MOODY’S Investor Service further adjusted its growth forecast for the Philippine economy this year because of the impact of the enhanced community quarantine to domestic demand.
“For the Philippines, we expect a sharp slowdown in growth this year, with real GDP (gross domestic product) growth decelerating to 2.5 percent in 2020, which incorporates the curtailment of domestic demand from the imposition of the ‘enhanced community quarantine’ on the entire northern island of Luzon,” it said in a report released on Wednesday.

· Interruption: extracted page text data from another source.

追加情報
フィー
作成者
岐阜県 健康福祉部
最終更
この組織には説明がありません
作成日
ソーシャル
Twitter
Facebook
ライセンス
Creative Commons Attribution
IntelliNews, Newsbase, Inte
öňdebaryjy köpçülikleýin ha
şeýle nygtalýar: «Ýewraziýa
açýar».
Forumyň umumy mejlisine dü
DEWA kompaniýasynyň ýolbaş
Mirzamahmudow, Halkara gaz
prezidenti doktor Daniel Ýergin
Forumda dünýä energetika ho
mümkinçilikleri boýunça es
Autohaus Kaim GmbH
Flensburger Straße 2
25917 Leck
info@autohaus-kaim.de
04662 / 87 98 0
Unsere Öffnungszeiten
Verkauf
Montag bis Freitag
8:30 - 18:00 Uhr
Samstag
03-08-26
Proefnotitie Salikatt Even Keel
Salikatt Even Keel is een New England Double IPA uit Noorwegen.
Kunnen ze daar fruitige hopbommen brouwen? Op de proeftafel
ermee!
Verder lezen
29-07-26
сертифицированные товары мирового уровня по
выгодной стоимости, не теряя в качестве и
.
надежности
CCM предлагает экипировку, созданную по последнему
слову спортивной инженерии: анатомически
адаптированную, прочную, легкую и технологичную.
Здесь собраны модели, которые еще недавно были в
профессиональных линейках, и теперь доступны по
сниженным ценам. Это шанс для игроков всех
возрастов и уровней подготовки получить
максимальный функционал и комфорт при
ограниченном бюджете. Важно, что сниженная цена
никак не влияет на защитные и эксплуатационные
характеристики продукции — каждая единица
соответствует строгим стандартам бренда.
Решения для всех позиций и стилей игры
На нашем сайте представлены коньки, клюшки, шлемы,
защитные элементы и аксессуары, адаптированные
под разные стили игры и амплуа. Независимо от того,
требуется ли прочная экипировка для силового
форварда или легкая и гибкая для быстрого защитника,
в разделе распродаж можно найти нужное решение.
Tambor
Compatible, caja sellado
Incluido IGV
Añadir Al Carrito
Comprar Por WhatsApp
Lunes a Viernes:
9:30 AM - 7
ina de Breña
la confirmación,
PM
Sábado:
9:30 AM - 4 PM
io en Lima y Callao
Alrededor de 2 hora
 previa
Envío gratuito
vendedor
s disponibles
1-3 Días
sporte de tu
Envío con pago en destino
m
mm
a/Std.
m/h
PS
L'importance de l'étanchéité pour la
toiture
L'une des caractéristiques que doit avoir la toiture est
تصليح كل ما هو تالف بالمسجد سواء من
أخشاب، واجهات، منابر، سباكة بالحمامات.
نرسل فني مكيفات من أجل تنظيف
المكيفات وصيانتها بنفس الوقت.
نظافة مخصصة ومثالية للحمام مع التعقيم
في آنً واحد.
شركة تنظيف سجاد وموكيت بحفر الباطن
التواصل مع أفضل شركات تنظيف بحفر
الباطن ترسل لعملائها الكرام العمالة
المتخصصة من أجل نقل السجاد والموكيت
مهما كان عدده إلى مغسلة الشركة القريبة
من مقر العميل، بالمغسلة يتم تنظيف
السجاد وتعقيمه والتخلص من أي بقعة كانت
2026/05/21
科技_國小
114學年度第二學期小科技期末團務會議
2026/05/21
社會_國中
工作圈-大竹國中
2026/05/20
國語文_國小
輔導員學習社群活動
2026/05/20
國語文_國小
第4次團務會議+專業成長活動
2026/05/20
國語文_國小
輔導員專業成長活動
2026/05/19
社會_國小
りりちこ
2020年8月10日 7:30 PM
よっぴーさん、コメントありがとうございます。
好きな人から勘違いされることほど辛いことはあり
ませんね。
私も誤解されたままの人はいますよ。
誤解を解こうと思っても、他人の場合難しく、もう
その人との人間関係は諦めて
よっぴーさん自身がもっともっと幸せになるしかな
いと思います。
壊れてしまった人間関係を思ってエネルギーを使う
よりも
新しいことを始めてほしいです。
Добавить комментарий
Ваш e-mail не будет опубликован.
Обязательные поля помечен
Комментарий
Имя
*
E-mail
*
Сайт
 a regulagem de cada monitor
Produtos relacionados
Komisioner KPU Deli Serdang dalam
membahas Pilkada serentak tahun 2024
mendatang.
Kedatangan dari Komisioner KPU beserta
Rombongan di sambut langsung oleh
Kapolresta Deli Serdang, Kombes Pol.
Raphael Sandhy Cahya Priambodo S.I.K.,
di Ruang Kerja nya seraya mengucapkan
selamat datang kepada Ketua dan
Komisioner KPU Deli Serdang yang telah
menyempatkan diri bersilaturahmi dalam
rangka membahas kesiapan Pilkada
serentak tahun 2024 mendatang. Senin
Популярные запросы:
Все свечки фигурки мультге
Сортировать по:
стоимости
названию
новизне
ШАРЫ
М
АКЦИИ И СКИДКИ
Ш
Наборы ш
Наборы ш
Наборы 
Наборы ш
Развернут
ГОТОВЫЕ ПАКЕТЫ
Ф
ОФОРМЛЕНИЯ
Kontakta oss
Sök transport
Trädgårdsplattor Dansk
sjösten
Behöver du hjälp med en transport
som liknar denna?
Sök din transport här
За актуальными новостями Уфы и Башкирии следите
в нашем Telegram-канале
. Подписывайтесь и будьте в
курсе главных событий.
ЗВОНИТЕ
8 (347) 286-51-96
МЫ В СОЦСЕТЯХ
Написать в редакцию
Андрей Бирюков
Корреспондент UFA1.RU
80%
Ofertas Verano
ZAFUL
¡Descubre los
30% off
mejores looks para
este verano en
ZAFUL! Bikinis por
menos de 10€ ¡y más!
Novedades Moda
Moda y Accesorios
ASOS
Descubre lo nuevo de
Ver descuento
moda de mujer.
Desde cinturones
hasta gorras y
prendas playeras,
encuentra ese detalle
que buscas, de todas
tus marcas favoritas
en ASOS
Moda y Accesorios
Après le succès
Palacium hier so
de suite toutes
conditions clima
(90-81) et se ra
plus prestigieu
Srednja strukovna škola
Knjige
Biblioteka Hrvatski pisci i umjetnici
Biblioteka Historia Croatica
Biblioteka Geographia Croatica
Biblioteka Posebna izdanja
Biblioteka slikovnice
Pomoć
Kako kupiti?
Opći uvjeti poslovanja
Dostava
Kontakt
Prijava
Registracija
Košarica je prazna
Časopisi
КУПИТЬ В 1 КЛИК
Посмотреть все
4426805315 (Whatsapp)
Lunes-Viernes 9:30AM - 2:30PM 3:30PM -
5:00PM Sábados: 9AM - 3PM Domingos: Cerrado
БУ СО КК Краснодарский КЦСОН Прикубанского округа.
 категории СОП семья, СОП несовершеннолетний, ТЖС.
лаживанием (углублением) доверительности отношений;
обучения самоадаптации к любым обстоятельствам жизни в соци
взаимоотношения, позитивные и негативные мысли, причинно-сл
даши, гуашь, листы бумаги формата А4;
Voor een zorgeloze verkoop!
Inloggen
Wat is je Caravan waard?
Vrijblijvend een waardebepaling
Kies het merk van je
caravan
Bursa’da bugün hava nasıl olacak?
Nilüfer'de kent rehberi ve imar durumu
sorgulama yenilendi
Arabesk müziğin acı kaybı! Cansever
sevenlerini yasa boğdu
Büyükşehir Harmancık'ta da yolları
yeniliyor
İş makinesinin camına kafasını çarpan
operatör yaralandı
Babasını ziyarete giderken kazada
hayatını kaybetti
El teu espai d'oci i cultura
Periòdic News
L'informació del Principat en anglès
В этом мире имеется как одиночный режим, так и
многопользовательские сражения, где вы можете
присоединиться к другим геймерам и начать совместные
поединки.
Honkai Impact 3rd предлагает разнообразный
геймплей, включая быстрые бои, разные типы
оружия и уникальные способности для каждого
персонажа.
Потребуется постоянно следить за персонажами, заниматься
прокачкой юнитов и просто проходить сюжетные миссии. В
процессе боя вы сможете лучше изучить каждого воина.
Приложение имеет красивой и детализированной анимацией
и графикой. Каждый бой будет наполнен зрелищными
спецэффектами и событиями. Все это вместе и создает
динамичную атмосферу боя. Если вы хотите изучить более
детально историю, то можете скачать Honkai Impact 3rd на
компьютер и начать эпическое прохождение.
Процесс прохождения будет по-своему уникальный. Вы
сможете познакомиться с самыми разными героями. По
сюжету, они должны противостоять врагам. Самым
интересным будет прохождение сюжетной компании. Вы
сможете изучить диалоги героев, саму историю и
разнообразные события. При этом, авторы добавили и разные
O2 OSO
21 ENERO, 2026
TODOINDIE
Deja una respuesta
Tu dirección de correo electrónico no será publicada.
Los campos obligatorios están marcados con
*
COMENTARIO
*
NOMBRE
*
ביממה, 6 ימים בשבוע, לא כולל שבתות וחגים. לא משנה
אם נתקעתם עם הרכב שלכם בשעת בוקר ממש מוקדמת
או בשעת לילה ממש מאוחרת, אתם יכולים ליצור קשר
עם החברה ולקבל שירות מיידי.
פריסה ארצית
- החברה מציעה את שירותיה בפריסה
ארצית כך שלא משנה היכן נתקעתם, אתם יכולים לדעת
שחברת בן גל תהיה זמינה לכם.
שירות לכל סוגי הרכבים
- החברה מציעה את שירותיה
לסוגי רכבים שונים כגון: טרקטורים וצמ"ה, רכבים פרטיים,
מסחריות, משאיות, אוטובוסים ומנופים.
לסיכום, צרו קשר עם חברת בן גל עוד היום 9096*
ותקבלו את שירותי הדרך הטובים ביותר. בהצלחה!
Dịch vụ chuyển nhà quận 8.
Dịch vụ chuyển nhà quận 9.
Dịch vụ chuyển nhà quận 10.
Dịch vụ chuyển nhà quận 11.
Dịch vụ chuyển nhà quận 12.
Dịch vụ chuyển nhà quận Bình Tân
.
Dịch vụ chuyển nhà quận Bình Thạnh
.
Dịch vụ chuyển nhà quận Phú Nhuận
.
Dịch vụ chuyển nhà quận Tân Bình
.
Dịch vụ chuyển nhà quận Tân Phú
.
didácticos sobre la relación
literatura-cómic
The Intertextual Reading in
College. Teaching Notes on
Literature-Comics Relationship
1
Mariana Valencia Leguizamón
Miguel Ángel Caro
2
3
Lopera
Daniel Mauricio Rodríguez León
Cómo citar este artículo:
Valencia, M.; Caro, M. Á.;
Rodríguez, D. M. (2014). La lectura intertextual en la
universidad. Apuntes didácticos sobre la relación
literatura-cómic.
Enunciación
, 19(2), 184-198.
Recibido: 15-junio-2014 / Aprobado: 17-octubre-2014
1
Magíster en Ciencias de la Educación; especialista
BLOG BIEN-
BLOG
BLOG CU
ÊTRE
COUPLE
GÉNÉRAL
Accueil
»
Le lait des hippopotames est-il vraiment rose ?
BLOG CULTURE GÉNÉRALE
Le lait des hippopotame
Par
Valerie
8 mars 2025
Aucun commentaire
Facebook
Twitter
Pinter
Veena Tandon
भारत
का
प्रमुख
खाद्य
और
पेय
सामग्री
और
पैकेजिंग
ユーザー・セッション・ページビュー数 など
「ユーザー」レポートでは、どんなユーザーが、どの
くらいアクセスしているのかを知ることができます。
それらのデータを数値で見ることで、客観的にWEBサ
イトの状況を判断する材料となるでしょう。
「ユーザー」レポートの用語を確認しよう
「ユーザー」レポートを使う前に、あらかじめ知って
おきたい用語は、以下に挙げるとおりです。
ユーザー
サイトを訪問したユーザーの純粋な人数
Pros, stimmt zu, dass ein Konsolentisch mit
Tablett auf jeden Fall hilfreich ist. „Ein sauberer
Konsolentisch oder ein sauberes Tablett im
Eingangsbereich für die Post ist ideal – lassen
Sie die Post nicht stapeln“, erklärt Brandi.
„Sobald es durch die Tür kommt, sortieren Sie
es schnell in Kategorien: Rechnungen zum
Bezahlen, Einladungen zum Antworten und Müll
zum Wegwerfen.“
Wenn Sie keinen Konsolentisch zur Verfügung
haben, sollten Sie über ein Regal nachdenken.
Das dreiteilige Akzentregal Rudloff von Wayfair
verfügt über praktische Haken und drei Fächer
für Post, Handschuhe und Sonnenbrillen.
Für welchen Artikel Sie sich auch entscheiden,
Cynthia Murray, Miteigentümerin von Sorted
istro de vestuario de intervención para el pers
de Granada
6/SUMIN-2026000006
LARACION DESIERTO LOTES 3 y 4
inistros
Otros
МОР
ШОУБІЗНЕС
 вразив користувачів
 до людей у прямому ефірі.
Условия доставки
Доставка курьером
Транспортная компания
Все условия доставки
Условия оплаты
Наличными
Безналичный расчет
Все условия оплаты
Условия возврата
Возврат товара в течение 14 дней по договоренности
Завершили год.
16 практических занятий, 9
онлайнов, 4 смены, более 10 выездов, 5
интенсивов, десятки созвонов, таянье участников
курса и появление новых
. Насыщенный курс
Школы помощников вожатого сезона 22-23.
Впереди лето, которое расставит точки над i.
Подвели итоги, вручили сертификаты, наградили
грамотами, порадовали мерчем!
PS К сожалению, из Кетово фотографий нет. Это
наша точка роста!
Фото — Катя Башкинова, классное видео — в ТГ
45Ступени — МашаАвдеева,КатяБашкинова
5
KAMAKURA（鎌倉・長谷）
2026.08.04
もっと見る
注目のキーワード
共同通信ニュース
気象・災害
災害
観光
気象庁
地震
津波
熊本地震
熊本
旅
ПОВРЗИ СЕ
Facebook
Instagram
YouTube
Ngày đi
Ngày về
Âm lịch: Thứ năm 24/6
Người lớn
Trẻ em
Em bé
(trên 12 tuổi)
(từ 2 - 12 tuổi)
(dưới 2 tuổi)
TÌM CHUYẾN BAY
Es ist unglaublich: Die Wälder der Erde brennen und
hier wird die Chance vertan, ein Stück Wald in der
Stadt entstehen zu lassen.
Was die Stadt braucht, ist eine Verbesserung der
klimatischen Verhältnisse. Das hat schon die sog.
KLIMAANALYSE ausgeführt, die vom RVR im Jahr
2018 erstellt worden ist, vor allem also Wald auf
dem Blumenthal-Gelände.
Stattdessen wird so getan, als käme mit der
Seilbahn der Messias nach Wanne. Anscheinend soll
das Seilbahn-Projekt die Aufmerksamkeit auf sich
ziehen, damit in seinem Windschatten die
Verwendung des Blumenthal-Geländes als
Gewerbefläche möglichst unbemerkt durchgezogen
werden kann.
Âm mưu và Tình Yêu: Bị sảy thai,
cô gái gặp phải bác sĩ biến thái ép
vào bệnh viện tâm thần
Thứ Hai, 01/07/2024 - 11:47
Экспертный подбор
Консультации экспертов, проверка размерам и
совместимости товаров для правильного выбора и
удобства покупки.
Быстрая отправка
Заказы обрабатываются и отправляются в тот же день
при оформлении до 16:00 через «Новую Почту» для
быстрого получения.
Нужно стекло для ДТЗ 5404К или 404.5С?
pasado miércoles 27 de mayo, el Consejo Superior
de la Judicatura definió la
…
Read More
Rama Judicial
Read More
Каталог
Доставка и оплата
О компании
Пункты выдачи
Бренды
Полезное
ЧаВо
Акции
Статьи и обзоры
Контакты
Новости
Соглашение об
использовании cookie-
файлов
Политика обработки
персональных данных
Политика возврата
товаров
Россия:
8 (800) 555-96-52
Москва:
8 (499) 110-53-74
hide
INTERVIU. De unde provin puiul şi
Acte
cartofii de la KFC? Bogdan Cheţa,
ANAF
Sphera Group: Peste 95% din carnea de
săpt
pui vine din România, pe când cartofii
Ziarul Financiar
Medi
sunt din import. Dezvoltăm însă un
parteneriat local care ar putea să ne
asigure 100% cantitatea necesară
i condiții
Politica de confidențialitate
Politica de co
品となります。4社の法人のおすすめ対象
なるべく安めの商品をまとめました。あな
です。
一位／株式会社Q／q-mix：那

The credit ratings agency’s latest outlook is a downward revision from the previous GDP projection of 5.4 percent. If correct, it would settle below the 6.5- to 7.5-percent 2020 growth target of the government, and would be the slowest since the 1.1-percent expansion in 2009.
It is also lower than the World Bank’s 3 percent, Fitch Solutions’ 4.0 percent, S&P Global Ratings’ 4.2 percent, Moody’s Investors Service and Union Bank of the Philippines’ 5.4 percent, ING Bank Manila’s 5.6 percent, and Rizal Commercial Banking Corp.’s below 6.0 percent.
It is higher than the Asian Development Bank’s 2 percent and ANZ Research’s 1.2 percent and Nomura’s 1.6 percent.